Delete the duplicate job even in case of errors
🔍 Context
During the investigation of !87649 (merged), we noticed that with the
deduplicate :until_executed
configuration, the deduplication key doesn't seem to be removed when there is an error in the worker execution.
See:
This was surprising and counter intuitive. A job that fails is still a job's end: the deduplication key should be freed. Subsequent executions should be allowed to run.
🔬 What does this MR do and why?
- Update the
until_executed
to make sure that the duplicated job is deleted even in case of errors. - Update the related specs.
📺 Screenshots or screen recordings
n / a
⚙ How to set up and validate locally
This is not ease to test locally but we can try.

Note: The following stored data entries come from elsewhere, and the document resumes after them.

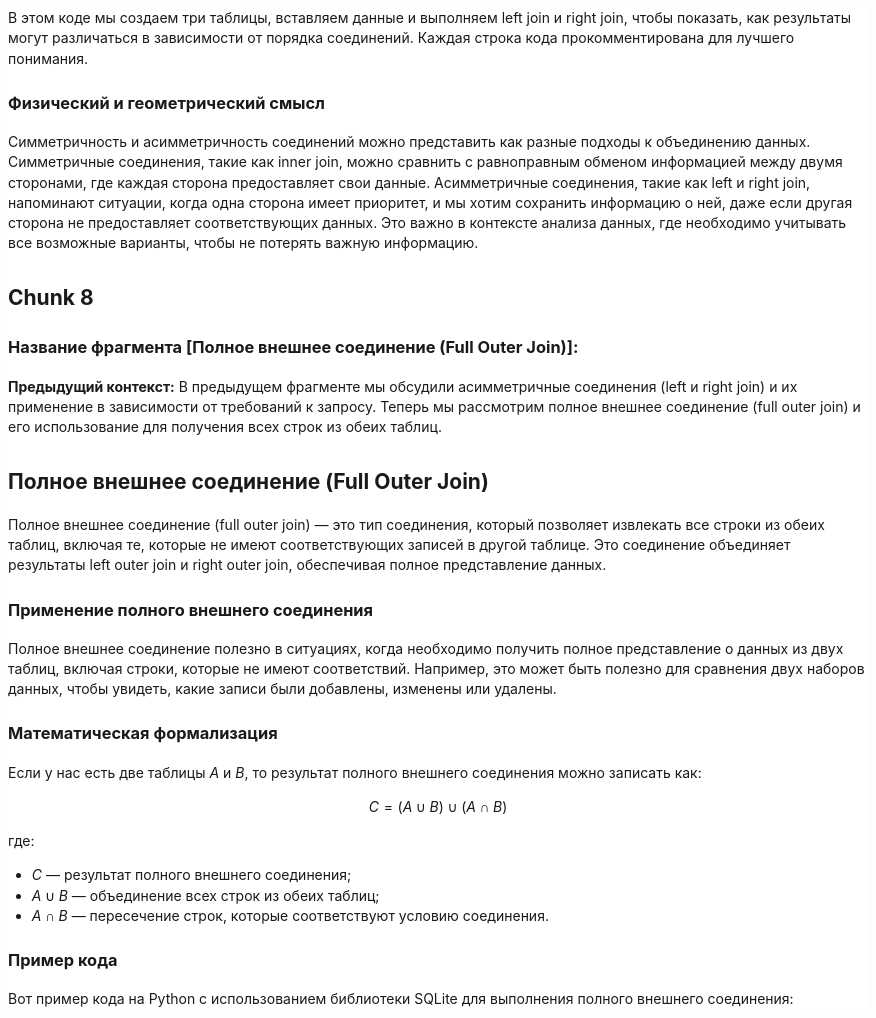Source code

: В этом коде мы создаем три таблицы, вставляем данные и выполняем left join и right join, чтобы показать, как результаты могут различаться в зависимости от порядка соединений. Каждая строка кода прокомментирована для лучшего понимания.

### Физический и геометрический смысл

Симметричность и асимметричность соединений можно представить как разные подходы к объединению данных. Симметричные соединения, такие как inner join, можно сравнить с равноправным обменом информацией между двумя сторонами, где каждая сторона предоставляет свои данные. Асимметричные соединения, такие как left и right join, напоминают ситуации, когда одна сторона имеет приоритет, и мы хотим сохранить информацию о ней, даже если другая сторона не предоставляет соответствующих данных. Это важно в контексте анализа данных, где необходимо учитывать все возможные варианты, чтобы не потерять важную информацию.

## Chunk 8
### **Название фрагмента [Полное внешнее соединение (Full Outer Join)]:**

**Предыдущий контекст:** В предыдущем фрагменте мы обсудили асимметричные соединения (left и right join) и их применение в зависимости от требований к запросу. Теперь мы рассмотрим полное внешнее соединение (full outer join) и его использование для получения всех строк из обеих таблиц.

## **Полное внешнее соединение (Full Outer Join)**

Полное внешнее соединение (full outer join) — это тип соединения, который позволяет извлекать все строки из обеих таблиц, включая те, которые не имеют соответствующих записей в другой таблице. Это соединение объединяет результаты left outer join и right outer join, обеспечивая полное представление данных.

### Применение полного внешнего соединения

Полное внешнее соединение полезно в ситуациях, когда необходимо получить полное представление о данных из двух таблиц, включая строки, которые не имеют соответствий. Например, это может быть полезно для сравнения двух наборов данных, чтобы увидеть, какие записи были добавлены, изменены или удалены.

### Математическая формализация

Если у нас есть две таблицы $A$ и $B$, то результат полного внешнего соединения можно записать как:

$$
C = (A \cup B) \cup (A \cap B)
$$

где:
- $C$ — результат полного внешнего соединения;
- $A \cup B$ — объединение всех строк из обеих таблиц;
- $A \cap B$ — пересечение строк, которые соответствуют условию соединения.

### Пример кода

Вот пример кода на Python с использованием библиотеки SQLite для выполнения полного внешнего соединения:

We're going to use the ContainerRegistry::Migration::GuardWorker
for this verification.
- Update
ContainerRegistry::Migration::GuardWorker#perform
todef perform raise ArgumentError, 'Boom' end
- Update
config/initializers/1_settings.rb
so that the worker is executed each 2 minutes:Settings.cron_jobs['container_registry_migration_guard_worker']['cron'] ||= '*/2 * * * *'
- Start the background jobs and observe the logs:
$ tail -f log/sidekiq.log | grep "GuardWorker"
master
On We get:
{"time":"2022-05-17T11:54:21.704Z","class":"ContainerRegistry::Migration::GuardWorker","job_status":"start"}
{"time":"2022-05-17T11:54:24.199Z","class":"ContainerRegistry::Migration::GuardWorker","job_status":"fail"}
{"time":"2022-05-17T11:56:32.540Z","class":"ContainerRegistry::Migration::GuardWorker","job_status":"deduplicated"}
Execution 1 failed and that failure left the deduplication key behind. As a consequence, execution 2 is deduplicated
.
With this MR
We get this log:
{"time":"2022-05-17T11:46:25.180Z","class":"ContainerRegistry::Migration::GuardWorker","job_status":"start"}
{"time":"2022-05-17T11:46:27.650Z","class":"ContainerRegistry::Migration::GuardWorker","job_status":"fail"}
{"time":"2022-05-17T11:48:26.756Z","class":"ContainerRegistry::Migration::GuardWorker","job_status":"start"}
{"time":"2022-05-17T11:48:29.651Z","class":"ContainerRegistry::Migration::GuardWorker","job_status":"fail"}
Execution 1 fails but execution 2 is allowed to run because the deduplication key is freed when execution 1 fails.
🚥 MR acceptance checklist
This checklist encourages us to confirm any changes have been analyzed to reduce risks in quality, performance, reliability, security, and maintainability.
-
I have evaluated the MR acceptance checklist for this MR.